Page text =>
Wager's Action was a naval confrontation on 8 June 1708 N.S (28 May O.S.), between a British squadron under Charles Wager and the Spanish treasure fleet, as part of the War of Spanish Succession. The battle ended in a British victory over the Spanish fleet.

Background
In the spring of 1708 Charles Wager was on an expedition in the Caribbean with a squadron of four ships:
 Expedition (70 guns), Captain Henry Long
 Kingston (60 guns), Captain Simon (Timothy) Bridges
 Portland (50 guns), Captain Edward Windsor
 Vulture (28 guns), fire ship under Commander Caesar Brooks

In April the squadron took in supplies on the small island of Pequeña Barú, part of the Rosario Islands, just 30 miles away from Cartagena. Here the Spanish were aware of their presence, and the governor of Cartagena sent warnings to the Spanish fleet, which was anchored in Portobelo.

Dataset section =>
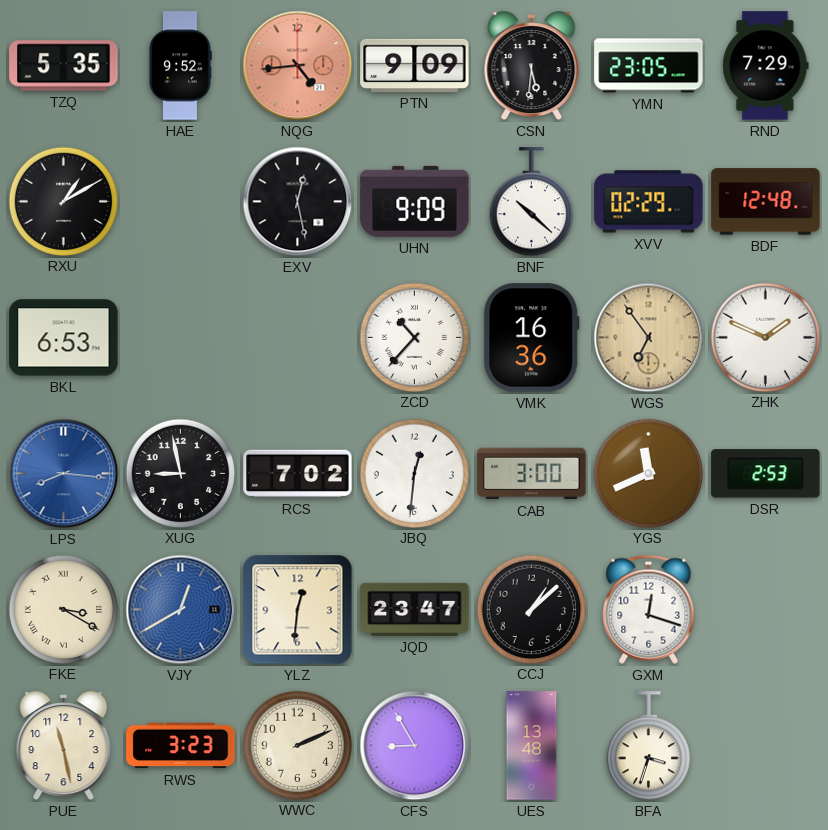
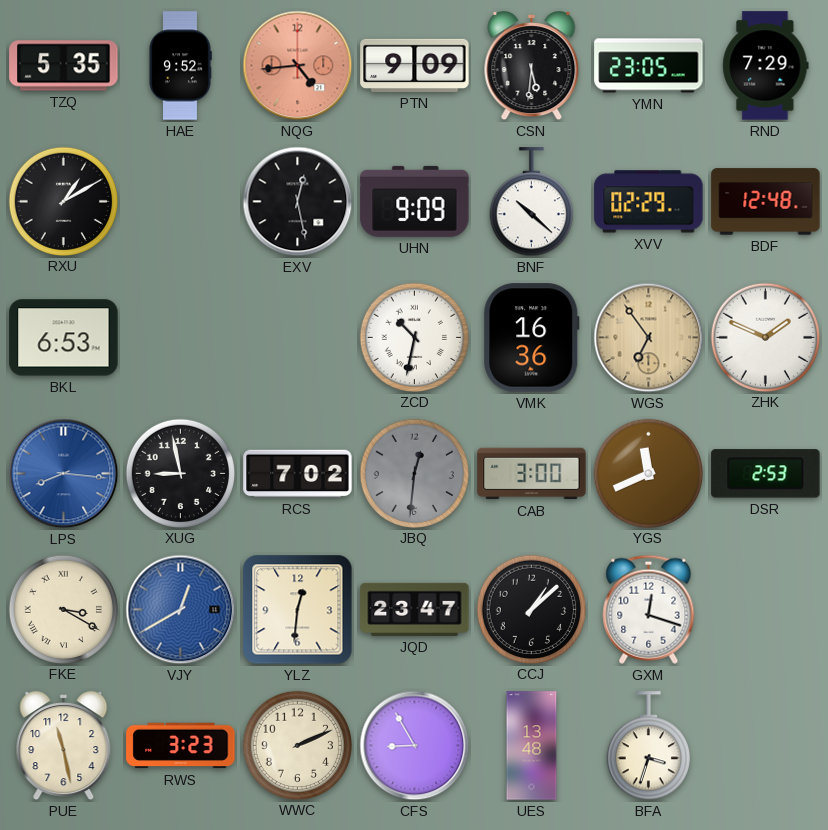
ZCD: 10:37 -> 10:32
JBQ dial: white -> grey
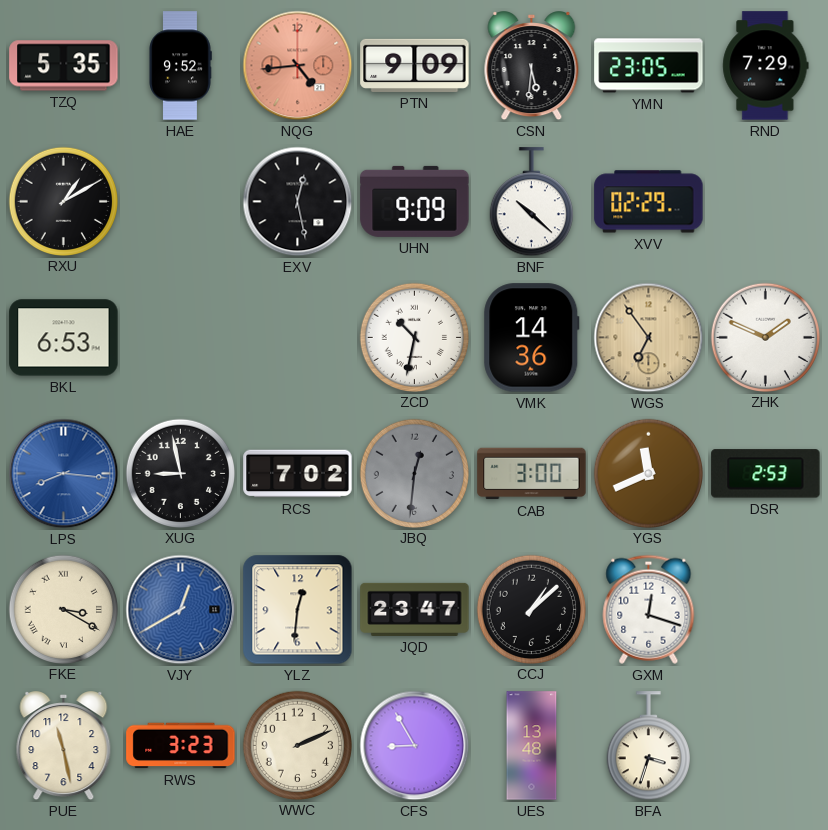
BDF: 12:48 -> none
VMK: 16:36 -> 14:36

Actions to take =>
**a.** From the account of Wager's Action, list the ships of Charles Wager's squadron.
**b.** Extend the account of Wager's Action, beginning after its final sentence.

The answers =>
**a.**
Expedition
Kingston
Portland
Vulture

**b.**
Nevertheless, the commander of the treasure fleet, José Fernández de Santillán, decided to sail from Portobelo to Cartagena on 28 May. He could not wait much longer as the hurricane season was approaching and the rest of the fleet, plus their escort under Jean Du Casse were waiting in Havana and threatened to leave without him.

The Spanish fleet was composed of fourteen merchant ships, a lightly armed hulk, and three escorting warships:
 San José (64 guns), Capitan José Fernández de Santillán
 San Joaquín (64 guns), Capitan Villanueva
 Santa Cruz (44 guns),  Capitan de la Rosa

The gold and silver was concentrated on the 3 largest vessels. The San José had 7 to 11 million pesos on board, and the San Joaquín 5 million. The Santa Cruz had the rest, only a fraction of the other two ships.

Battle
The Spanish fleet reached Isla de Barú on the evening of 7 June and anchored there.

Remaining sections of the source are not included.